Dataset entries:
::::::
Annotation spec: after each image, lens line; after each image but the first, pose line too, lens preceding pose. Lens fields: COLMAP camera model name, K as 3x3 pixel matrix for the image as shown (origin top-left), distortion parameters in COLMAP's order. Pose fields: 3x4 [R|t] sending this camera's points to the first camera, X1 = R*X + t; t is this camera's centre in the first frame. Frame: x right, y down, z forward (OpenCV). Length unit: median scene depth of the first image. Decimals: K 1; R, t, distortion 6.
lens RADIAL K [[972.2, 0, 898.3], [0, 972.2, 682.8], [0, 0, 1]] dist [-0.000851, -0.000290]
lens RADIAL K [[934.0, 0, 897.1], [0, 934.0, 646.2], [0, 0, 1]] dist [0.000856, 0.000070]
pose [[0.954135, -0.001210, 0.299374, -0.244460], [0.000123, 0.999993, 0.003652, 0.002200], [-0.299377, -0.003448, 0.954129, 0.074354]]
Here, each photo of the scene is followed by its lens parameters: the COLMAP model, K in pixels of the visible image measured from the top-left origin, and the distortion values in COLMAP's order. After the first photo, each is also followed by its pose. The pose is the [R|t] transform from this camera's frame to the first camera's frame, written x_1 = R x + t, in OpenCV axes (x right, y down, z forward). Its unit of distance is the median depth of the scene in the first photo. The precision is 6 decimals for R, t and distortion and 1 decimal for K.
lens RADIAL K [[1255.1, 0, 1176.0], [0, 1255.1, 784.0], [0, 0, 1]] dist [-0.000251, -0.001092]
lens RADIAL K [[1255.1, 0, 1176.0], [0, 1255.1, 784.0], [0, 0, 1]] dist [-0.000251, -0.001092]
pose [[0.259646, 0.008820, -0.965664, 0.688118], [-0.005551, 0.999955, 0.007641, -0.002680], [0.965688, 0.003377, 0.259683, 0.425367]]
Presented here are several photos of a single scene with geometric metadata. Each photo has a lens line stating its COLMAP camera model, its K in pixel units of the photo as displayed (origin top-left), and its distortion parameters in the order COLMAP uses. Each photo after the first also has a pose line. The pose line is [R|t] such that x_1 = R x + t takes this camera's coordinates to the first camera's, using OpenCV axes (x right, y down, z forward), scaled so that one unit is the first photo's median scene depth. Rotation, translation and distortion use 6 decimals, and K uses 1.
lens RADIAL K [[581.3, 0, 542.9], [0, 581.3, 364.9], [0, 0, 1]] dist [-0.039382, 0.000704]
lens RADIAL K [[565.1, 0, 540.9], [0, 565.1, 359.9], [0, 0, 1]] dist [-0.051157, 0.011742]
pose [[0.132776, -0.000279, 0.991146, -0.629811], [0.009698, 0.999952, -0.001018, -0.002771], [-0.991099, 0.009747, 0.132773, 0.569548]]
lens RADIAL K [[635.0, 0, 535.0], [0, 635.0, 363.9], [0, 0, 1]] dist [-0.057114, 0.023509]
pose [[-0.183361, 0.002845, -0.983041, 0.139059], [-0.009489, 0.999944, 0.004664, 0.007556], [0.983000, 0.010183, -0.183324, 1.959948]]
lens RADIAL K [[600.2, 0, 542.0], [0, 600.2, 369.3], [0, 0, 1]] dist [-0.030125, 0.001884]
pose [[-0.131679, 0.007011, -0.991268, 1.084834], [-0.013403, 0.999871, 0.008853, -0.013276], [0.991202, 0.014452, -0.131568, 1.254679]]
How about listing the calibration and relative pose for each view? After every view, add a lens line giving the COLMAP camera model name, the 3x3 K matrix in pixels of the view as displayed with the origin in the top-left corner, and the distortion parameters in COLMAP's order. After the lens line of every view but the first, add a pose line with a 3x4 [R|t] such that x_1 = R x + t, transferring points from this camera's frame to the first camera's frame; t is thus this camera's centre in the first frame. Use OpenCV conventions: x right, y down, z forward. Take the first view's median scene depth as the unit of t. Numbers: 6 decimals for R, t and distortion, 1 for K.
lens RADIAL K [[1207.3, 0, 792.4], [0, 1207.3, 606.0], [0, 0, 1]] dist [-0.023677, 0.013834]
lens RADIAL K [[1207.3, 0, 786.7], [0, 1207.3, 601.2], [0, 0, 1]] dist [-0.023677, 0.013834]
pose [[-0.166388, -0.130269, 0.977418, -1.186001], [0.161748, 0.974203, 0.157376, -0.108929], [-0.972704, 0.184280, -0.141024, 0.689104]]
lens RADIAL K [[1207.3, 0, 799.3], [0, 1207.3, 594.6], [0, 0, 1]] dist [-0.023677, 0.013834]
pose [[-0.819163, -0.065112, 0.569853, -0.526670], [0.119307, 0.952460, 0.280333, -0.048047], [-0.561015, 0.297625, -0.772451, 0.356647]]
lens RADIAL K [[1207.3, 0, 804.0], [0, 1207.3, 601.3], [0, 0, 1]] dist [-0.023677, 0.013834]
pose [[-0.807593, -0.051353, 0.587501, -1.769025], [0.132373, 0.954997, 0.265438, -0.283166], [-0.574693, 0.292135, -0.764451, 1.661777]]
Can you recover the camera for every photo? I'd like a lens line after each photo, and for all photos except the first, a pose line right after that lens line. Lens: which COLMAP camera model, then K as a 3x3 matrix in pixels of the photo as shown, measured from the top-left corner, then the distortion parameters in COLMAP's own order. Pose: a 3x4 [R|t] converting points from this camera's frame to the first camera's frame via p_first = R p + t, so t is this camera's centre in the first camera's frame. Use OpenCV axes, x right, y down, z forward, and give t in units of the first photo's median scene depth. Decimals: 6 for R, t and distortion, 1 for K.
::::::
◆ **EXERCISE PROMPT**: Return every one of the lines above, reproducing each without any change.

◆ **RESPONSE FOR THIS EXERCISE**:
Annotation spec: after each image, lens line; after each image but the first, pose line too, lens preceding pose. Lens fields: COLMAP camera model name, K as 3x3 pixel matrix for the image as shown (origin top-left), distortion parameters in COLMAP's order. Pose fields: 3x4 [R|t] sending this camera's points to the first camera, X1 = R*X + t; t is this camera's centre in the first frame. Frame: x right, y down, z forward (OpenCV). Length unit: median scene depth of the first image. Decimals: K 1; R, t, distortion 6.
lens RADIAL K [[972.2, 0, 898.3], [0, 972.2, 682.8], [0, 0, 1]] dist [-0.000851, -0.000290]
lens RADIAL K [[934.0, 0, 897.1], [0, 934.0, 646.2], [0, 0, 1]] dist [0.000856, 0.000070]
pose [[0.954135, -0.001210, 0.299374, -0.244460], [0.000123, 0.999993, 0.003652, 0.002200], [-0.299377, -0.003448, 0.954129, 0.074354]]
Here, each photo of the scene is followed by its lens parameters: the COLMAP model, K in pixels of the visible image measured from the top-left origin, and the distortion values in COLMAP's order. After the first photo, each is also followed by its pose. The pose is the [R|t] transform from this camera's frame to the first camera's frame, written x_1 = R x + t, in OpenCV axes (x right, y down, z forward). Its unit of distance is the median depth of the scene in the first photo. The precision is 6 decimals for R, t and distortion and 1 decimal for K.
lens RADIAL K [[1255.1, 0, 1176.0], [0, 1255.1, 784.0], [0, 0, 1]] dist [-0.000251, -0.001092]
lens RADIAL K [[1255.1, 0, 1176.0], [0, 1255.1, 784.0], [0, 0, 1]] dist [-0.000251, -0.001092]
pose [[0.259646, 0.008820, -0.965664, 0.688118], [-0.005551, 0.999955, 0.007641, -0.002680], [0.965688, 0.003377, 0.259683, 0.425367]]
Presented here are several photos of a single scene with geometric metadata. Each photo has a lens line stating its COLMAP camera model, its K in pixel units of the photo as displayed (origin top-left), and its distortion parameters in the order COLMAP uses. Each photo after the first also has a pose line. The pose line is [R|t] such that x_1 = R x + t takes this camera's coordinates to the first camera's, using OpenCV axes (x right, y down, z forward), scaled so that one unit is the first photo's median scene depth. Rotation, translation and distortion use 6 decimals, and K uses 1.
lens RADIAL K [[581.3, 0, 542.9], [0, 581.3, 364.9], [0, 0, 1]] dist [-0.039382, 0.000704]
lens RADIAL K [[565.1, 0, 540.9], [0, 565.1, 359.9], [0, 0, 1]] dist [-0.051157, 0.011742]
pose [[0.132776, -0.000279, 0.991146, -0.629811], [0.009698, 0.999952, -0.001018, -0.002771], [-0.991099, 0.009747, 0.132773, 0.569548]]
lens RADIAL K [[635.0, 0, 535.0], [0, 635.0, 363.9], [0, 0, 1]] dist [-0.057114, 0.023509]
pose [[-0.183361, 0.002845, -0.983041, 0.139059], [-0.009489, 0.999944, 0.004664, 0.007556], [0.983000, 0.010183, -0.183324, 1.959948]]
lens RADIAL K [[600.2, 0, 542.0], [0, 600.2, 369.3], [0, 0, 1]] dist [-0.030125, 0.001884]
pose [[-0.131679, 0.007011, -0.991268, 1.084834], [-0.013403, 0.999871, 0.008853, -0.013276], [0.991202, 0.014452, -0.131568, 1.254679]]
How about listing the calibration and relative pose for each view? After every view, add a lens line giving the COLMAP camera model name, the 3x3 K matrix in pixels of the view as displayed with the origin in the top-left corner, and the distortion parameters in COLMAP's order. After the lens line of every view but the first, add a pose line with a 3x4 [R|t] such that x_1 = R x + t, transferring points from this camera's frame to the first camera's frame; t is thus this camera's centre in the first frame. Use OpenCV conventions: x right, y down, z forward. Take the first view's median scene depth as the unit of t. Numbers: 6 decimals for R, t and distortion, 1 for K.
lens RADIAL K [[1207.3, 0, 792.4], [0, 1207.3, 606.0], [0, 0, 1]] dist [-0.023677, 0.013834]
lens RADIAL K [[1207.3, 0, 786.7], [0, 1207.3, 601.2], [0, 0, 1]] dist [-0.023677, 0.013834]
pose [[-0.166388, -0.130269, 0.977418, -1.186001], [0.161748, 0.974203, 0.157376, -0.108929], [-0.972704, 0.184280, -0.141024, 0.689104]]
lens RADIAL K [[1207.3, 0, 799.3], [0, 1207.3, 594.6], [0, 0, 1]] dist [-0.023677, 0.013834]
pose [[-0.819163, -0.065112, 0.569853, -0.526670], [0.119307, 0.952460, 0.280333, -0.048047], [-0.561015, 0.297625, -0.772451, 0.356647]]
lens RADIAL K [[1207.3, 0, 804.0], [0, 1207.3, 601.3], [0, 0, 1]] dist [-0.023677, 0.013834]
pose [[-0.807593, -0.051353, 0.587501, -1.769025], [0.132373, 0.954997, 0.265438, -0.283166], [-0.574693, 0.292135, -0.764451, 1.661777]]
Can you recover the camera for every photo? I'd like a lens line after each photo, and for all photos except the first, a pose line right after that lens line. Lens: which COLMAP camera model, then K as a 3x3 matrix in pixels of the photo as shown, measured from the top-left corner, then the distortion parameters in COLMAP's own order. Pose: a 3x4 [R|t] converting points from this camera's frame to the first camera's frame via p_first = R p + t, so t is this camera's centre in the first camera's frame. Use OpenCV axes, x right, y down, z forward, and give t in units of the first photo's median scene depth. Decimals: 6 for R, t and distortion, 1 for K.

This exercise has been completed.